Children’s Savings – What options after the Child Trust Fund?

May 26th, 2010 by Roisin McDaid

Children’s savings have taken a blow this week, with the announced abolition of the Child Trust Fund scheme (CTF).

The Child Trust Fund scheme provided a £250 or £500 child trust fund voucher to every child born after September 2002, for investment only in a Child Trust Fund. It has now become the victim of government cuts and will be phased out completely by the end of the year.

The companies managing existing Child Trust Funds have pledged to continue to so do, but there is speculation that rates of interest in the accounts, and government’s gentle tax treatment of savings in the scheme, could be adversely affected once the CTF scheme is closed. Savers may, therefore, feel less confident about continuing to use the CTF for future contributions to their children’s savings.

 For them, and for future parents who will no longer receive the child trust fund voucher, there are a number of children’s savings alternatives, moving forward.

Children’s Savings – What are the options?

There are many providers offering savings accounts specially designed for childrens savings. Tax-free interest is available on children’s savings, but not automatically – parents must fill in an R85 form for each account.

You can set up an offshore bond for your child, which makes your children’s savings tax-free while the funds are still held offshore. They can be brought back ‘onshore’ once your child turns 18, at which point tax is payable on your children’s savings. However, if this is done over time, the tax can be written off against your child’s tax-free allowance, which is the same as an adult’s i.e. currently £6,475 per year.

ISAs can be opened for a child, once they turn 16, offering tax-free savings in the cash ISA, and tax-advantaged savings in the stocks and shares ISA.

Children’s Savings – Children’s Bonus Bonds

Children’s Bonus Bonds are a secure savings option guaranteed by NS&I, which is linked to HM Treasury. You can save from £25 to £3,000 in each bond ‘issue’ and returns are free of tax. The bonds can be held until your child turns 21, at which point they must be cashed in, as they are no longer deemed to be children’s savings. You can use these bonds for children’s savings for any child – not just your own!
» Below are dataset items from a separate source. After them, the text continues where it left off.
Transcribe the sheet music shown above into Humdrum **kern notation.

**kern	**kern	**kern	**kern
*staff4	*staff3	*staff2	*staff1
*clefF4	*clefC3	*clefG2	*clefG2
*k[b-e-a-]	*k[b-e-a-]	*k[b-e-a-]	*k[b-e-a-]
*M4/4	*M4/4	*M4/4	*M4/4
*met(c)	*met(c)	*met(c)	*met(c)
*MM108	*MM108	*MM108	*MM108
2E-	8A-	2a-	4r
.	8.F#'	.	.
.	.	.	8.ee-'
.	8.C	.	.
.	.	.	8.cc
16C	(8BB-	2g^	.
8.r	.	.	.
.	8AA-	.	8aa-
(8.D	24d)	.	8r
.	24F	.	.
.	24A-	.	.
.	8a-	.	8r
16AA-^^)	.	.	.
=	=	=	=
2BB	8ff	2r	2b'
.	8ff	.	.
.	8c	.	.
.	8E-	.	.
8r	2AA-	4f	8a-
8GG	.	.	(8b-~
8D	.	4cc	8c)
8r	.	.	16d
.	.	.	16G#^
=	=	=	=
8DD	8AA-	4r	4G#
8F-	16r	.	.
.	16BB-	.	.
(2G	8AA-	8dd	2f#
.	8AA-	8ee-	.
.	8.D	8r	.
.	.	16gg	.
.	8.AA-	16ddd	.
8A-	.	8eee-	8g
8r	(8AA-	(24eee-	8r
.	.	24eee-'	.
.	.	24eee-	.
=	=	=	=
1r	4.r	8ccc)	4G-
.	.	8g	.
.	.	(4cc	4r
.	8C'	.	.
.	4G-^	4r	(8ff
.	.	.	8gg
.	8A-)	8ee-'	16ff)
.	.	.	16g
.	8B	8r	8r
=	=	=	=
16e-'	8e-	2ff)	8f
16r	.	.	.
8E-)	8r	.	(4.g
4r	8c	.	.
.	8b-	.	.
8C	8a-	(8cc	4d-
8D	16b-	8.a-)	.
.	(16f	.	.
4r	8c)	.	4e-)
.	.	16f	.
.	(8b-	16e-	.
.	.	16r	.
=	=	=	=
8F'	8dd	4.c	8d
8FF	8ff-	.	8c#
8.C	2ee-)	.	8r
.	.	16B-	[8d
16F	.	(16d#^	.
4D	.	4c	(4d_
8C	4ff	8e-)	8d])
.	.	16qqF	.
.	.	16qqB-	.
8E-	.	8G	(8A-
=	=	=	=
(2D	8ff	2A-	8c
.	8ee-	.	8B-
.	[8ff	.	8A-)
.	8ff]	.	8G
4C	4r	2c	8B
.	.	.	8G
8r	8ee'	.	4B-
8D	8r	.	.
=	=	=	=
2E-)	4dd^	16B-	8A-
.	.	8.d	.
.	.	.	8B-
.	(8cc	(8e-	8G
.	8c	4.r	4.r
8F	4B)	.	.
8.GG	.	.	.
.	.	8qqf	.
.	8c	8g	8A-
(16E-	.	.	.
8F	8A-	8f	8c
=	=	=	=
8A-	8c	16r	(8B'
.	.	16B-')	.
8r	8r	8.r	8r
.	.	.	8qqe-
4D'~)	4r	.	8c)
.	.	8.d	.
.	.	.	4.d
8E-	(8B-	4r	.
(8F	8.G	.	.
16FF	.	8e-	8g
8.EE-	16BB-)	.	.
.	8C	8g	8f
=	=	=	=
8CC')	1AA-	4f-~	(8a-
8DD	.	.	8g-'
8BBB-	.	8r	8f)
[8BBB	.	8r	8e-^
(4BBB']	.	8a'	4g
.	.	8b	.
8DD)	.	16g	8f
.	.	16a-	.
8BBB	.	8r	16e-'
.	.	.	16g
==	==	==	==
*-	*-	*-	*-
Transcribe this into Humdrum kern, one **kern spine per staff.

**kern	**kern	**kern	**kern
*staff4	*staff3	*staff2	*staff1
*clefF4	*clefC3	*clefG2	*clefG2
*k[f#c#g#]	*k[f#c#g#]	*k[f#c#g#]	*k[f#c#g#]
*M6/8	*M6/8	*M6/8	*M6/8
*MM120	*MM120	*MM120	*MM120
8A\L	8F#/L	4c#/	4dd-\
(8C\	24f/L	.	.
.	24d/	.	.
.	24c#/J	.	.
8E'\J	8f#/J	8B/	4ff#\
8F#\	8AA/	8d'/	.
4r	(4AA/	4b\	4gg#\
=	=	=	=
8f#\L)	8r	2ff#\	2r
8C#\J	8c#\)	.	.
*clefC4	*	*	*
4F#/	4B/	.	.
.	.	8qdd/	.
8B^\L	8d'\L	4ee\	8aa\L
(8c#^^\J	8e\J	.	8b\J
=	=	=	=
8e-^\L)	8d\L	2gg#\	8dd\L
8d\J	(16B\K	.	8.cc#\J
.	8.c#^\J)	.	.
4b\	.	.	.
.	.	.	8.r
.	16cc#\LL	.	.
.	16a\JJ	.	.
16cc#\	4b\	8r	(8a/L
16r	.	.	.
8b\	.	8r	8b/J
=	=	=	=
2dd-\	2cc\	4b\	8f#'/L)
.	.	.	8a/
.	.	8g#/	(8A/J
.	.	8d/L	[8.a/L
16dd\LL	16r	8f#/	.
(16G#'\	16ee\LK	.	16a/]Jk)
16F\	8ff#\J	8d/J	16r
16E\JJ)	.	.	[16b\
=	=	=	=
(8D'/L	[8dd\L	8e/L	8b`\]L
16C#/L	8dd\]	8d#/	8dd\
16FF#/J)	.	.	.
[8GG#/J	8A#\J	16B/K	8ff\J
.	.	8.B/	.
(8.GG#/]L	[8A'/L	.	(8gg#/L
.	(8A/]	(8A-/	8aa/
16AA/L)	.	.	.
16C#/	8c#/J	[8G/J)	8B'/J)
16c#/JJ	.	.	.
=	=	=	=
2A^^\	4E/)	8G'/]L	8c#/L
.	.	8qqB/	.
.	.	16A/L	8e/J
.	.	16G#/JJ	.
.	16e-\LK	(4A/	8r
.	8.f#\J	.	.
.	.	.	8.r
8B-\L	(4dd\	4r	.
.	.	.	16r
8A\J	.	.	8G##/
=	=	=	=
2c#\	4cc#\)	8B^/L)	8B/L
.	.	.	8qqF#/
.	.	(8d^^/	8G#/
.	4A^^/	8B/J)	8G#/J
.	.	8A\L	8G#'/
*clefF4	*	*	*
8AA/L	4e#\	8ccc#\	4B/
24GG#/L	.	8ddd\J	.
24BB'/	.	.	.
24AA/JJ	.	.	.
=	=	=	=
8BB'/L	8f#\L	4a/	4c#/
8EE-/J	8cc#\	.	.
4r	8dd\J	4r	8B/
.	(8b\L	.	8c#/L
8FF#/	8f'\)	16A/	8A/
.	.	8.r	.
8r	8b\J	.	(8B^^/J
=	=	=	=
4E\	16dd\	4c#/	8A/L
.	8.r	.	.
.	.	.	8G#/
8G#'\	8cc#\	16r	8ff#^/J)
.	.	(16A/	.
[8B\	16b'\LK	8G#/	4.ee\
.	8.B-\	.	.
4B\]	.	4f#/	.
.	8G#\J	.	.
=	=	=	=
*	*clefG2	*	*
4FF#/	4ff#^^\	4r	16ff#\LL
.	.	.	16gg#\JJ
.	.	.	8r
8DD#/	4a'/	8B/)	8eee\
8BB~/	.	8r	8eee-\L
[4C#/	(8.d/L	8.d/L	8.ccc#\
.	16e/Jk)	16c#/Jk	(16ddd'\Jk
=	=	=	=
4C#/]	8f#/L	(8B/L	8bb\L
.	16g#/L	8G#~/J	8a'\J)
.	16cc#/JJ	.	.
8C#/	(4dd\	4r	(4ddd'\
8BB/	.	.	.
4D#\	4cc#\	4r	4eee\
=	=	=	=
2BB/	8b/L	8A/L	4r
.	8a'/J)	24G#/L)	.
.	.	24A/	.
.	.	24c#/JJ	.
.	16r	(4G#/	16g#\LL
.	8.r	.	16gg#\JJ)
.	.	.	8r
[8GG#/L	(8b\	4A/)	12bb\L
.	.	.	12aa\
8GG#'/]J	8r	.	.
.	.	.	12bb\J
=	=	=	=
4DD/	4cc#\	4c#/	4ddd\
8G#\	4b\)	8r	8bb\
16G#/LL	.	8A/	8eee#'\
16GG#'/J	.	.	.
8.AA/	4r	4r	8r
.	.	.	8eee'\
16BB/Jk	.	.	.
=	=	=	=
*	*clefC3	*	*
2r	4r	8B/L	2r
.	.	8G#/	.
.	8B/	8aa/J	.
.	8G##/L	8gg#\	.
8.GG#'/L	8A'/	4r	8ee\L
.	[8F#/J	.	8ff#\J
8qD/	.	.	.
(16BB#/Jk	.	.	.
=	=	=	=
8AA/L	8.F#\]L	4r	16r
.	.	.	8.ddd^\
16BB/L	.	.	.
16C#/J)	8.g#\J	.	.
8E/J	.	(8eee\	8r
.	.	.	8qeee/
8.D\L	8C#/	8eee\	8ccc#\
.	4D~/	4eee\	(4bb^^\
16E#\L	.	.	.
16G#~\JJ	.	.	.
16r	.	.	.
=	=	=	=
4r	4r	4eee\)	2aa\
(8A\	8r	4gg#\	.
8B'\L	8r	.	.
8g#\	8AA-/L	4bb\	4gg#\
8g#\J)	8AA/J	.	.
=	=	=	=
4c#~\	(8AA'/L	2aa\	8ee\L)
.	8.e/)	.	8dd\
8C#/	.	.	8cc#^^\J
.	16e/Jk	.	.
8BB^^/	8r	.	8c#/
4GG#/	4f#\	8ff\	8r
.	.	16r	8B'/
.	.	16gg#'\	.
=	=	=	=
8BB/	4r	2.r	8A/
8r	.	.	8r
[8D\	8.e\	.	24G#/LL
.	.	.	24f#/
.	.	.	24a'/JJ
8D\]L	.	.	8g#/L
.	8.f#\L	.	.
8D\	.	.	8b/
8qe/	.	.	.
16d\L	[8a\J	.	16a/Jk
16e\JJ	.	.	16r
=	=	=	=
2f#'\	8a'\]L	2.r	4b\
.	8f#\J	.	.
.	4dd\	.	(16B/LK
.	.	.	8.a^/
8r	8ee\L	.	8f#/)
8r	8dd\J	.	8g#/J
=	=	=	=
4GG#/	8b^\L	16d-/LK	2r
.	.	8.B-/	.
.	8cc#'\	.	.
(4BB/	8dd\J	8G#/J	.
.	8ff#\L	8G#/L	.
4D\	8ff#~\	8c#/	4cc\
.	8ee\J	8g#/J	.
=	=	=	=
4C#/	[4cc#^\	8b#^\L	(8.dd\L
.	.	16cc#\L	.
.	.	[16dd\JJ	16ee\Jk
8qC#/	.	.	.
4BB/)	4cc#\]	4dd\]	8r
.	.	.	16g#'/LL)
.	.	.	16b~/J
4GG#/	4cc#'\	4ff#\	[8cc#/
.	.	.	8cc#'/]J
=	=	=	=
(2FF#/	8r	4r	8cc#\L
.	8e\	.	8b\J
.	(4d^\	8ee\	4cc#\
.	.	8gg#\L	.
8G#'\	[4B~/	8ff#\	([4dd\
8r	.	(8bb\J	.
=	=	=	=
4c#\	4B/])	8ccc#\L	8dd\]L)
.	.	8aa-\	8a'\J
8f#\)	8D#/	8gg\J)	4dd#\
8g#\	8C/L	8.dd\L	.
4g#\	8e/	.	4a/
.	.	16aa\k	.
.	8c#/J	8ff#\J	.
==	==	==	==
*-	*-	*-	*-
Children’s Savings – Child Stakeholder Pension

Did you know that it is now possible to open a pension fund for a child? The pension fund operates according to the same rules as any adult fund, and cannot be accessed until your child retires – however, your gift to your child is the constant knowledge that your children’s savings may have grown very substantially over a long time invested in the stock market, and could provide them with a considerable cushion, at the end of their working life.